(Data entries)
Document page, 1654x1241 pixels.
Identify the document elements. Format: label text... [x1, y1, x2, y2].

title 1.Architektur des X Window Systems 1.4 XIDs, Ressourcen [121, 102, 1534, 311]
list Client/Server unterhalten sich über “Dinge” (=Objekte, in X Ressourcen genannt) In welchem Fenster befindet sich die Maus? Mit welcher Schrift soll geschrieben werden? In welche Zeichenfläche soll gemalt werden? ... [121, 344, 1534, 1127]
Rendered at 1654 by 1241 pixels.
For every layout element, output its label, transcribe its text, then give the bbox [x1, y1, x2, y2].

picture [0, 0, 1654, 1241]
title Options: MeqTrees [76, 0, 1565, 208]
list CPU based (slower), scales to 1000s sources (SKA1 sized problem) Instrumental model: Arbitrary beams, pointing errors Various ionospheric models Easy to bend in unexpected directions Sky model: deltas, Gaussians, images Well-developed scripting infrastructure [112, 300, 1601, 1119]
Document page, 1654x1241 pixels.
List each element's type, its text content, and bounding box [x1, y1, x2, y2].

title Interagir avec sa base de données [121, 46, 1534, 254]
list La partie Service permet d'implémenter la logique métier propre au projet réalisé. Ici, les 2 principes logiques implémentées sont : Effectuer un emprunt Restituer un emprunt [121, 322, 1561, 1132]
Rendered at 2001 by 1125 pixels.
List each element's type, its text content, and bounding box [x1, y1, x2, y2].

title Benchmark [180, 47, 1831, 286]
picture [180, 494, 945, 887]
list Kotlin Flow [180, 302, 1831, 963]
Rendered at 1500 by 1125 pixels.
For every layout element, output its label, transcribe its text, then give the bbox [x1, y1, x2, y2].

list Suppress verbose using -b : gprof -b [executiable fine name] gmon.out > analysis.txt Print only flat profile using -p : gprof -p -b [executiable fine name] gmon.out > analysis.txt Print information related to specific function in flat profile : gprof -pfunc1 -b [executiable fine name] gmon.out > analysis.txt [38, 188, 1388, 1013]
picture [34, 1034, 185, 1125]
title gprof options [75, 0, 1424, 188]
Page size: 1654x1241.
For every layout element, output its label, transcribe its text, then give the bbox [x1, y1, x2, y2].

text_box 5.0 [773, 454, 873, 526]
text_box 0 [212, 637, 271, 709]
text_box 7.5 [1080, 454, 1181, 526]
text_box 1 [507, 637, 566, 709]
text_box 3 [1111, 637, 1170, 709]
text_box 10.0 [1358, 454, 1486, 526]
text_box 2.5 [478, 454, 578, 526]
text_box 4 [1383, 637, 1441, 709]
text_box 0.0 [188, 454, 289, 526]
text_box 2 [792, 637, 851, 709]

Task to carry out. Reproduce all of the data above line for line, without changing a single character.

Reply to the task.
Document page, 1654x1241 pixels.
Identify the document elements. Format: label text... [x1, y1, x2, y2].

title 1.Architektur des X Window Systems 1.4 XIDs, Ressourcen [121, 102, 1534, 311]
list Client/Server unterhalten sich über “Dinge” (=Objekte, in X Ressourcen genannt) In welchem Fenster befindet sich die Maus? Mit welcher Schrift soll geschrieben werden? In welche Zeichenfläche soll gemalt werden? ... [121, 344, 1534, 1127]
Rendered at 1654 by 1241 pixels.
For every layout element, output its label, transcribe its text, then give the bbox [x1, y1, x2, y2].

picture [0, 0, 1654, 1241]
title Options: MeqTrees [76, 0, 1565, 208]
list CPU based (slower), scales to 1000s sources (SKA1 sized problem) Instrumental model: Arbitrary beams, pointing errors Various ionospheric models Easy to bend in unexpected directions Sky model: deltas, Gaussians, images Well-developed scripting infrastructure [112, 300, 1601, 1119]
Document page, 1654x1241 pixels.
List each element's type, its text content, and bounding box [x1, y1, x2, y2].

title Interagir avec sa base de données [121, 46, 1534, 254]
list La partie Service permet d'implémenter la logique métier propre au projet réalisé. Ici, les 2 principes logiques implémentées sont : Effectuer un emprunt Restituer un emprunt [121, 322, 1561, 1132]
Rendered at 2001 by 1125 pixels.
List each element's type, its text content, and bounding box [x1, y1, x2, y2].

title Benchmark [180, 47, 1831, 286]
picture [180, 494, 945, 887]
list Kotlin Flow [180, 302, 1831, 963]
Rendered at 1500 by 1125 pixels.
For every layout element, output its label, transcribe its text, then give the bbox [x1, y1, x2, y2].

list Suppress verbose using -b : gprof -b [executiable fine name] gmon.out > analysis.txt Print only flat profile using -p : gprof -p -b [executiable fine name] gmon.out > analysis.txt Print information related to specific function in flat profile : gprof -pfunc1 -b [executiable fine name] gmon.out > analysis.txt [38, 188, 1388, 1013]
picture [34, 1034, 185, 1125]
title gprof options [75, 0, 1424, 188]
Page size: 1654x1241.
For every layout element, output its label, transcribe its text, then give the bbox [x1, y1, x2, y2].

text_box 5.0 [773, 454, 873, 526]
text_box 0 [212, 637, 271, 709]
text_box 7.5 [1080, 454, 1181, 526]
text_box 1 [507, 637, 566, 709]
text_box 3 [1111, 637, 1170, 709]
text_box 10.0 [1358, 454, 1486, 526]
text_box 2.5 [478, 454, 578, 526]
text_box 4 [1383, 637, 1441, 709]
text_box 0.0 [188, 454, 289, 526]
text_box 2 [792, 637, 851, 709]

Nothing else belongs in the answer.